The New Testament reading from Morning Prayer this morning is 2 Corinthians 6.1-7.1, from an ongoing and at times difficult correspondence between Paul and the church at Corinth. In particular, in these verses, Paul is addressing the way in which he, who has served them, has been treated badly for his efforts. While I resist the temptation to read scripture as being ‘all about us,’ I find, there, principles for all of us; and this morning I cannot help but read it against the experience of recent weeks during the Euros 2020/21.
Like Paul, both Gareth Southgate and RaheemSterling have written open letters to (in their case) fans, holding out their lives and the lives and record of their team-mates—players whose lives are scrutinised, every error of judgement but also every misinterpreted move punished by public crucifixion—and asking that, in return, those for whom their hearts have been put on the line might open their hearts to them.

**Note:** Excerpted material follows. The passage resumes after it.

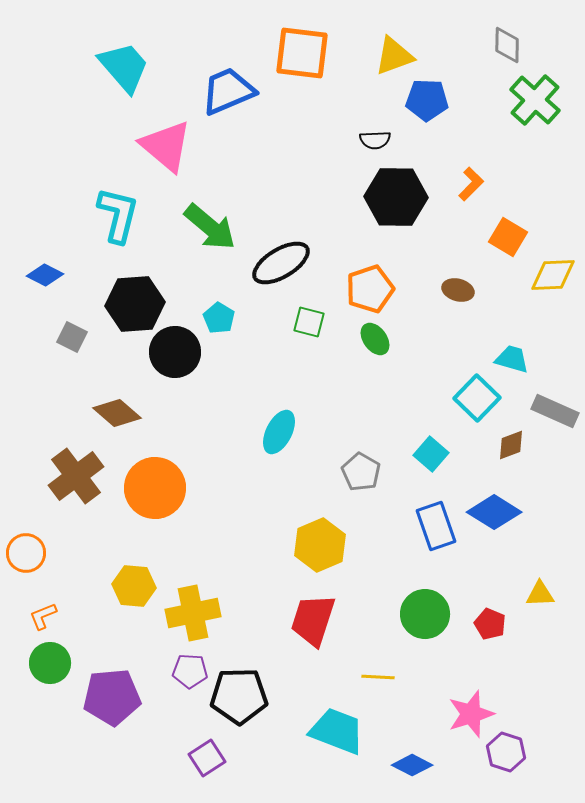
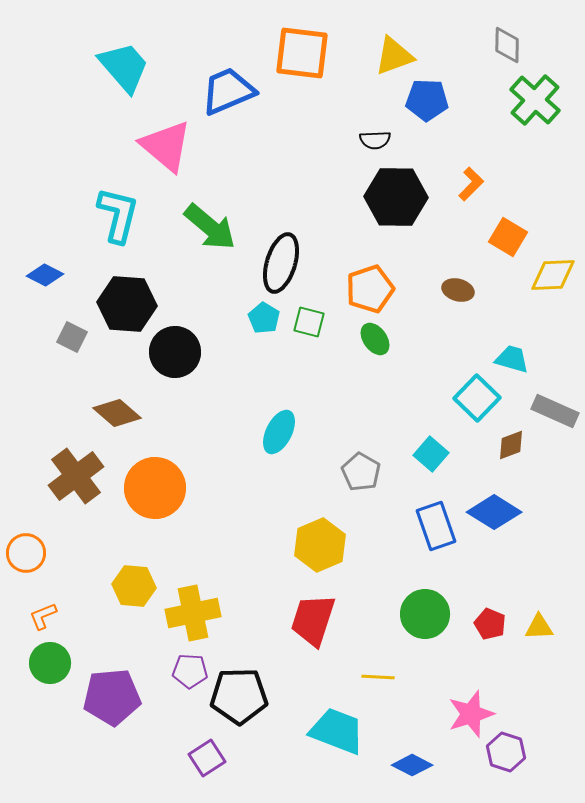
black ellipse at (281, 263): rotated 42 degrees counterclockwise
black hexagon at (135, 304): moved 8 px left; rotated 8 degrees clockwise
cyan pentagon at (219, 318): moved 45 px right
yellow triangle at (540, 594): moved 1 px left, 33 px down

In the face of critics who see the very presence of some of the squad as imposters, who refuse to see in them the image of God and the inspiration of the breath of God, this is a squad and a manager who have conducted themselves with dignity; who are more than winners, despite an empty trophy cabinet; and who have held out for us the day—moment, opportunity—of salvation from tribalism, racism and hatred: to respond as we choose. We see that response, clearly, as clear as light and darkness.
They have shown us what it is to be family, and to be rich. And they have participated in, and pointed to, something greater than fleeting national pride. And so, this morning, in collaboration with saint Paul, the lions inform my prayer.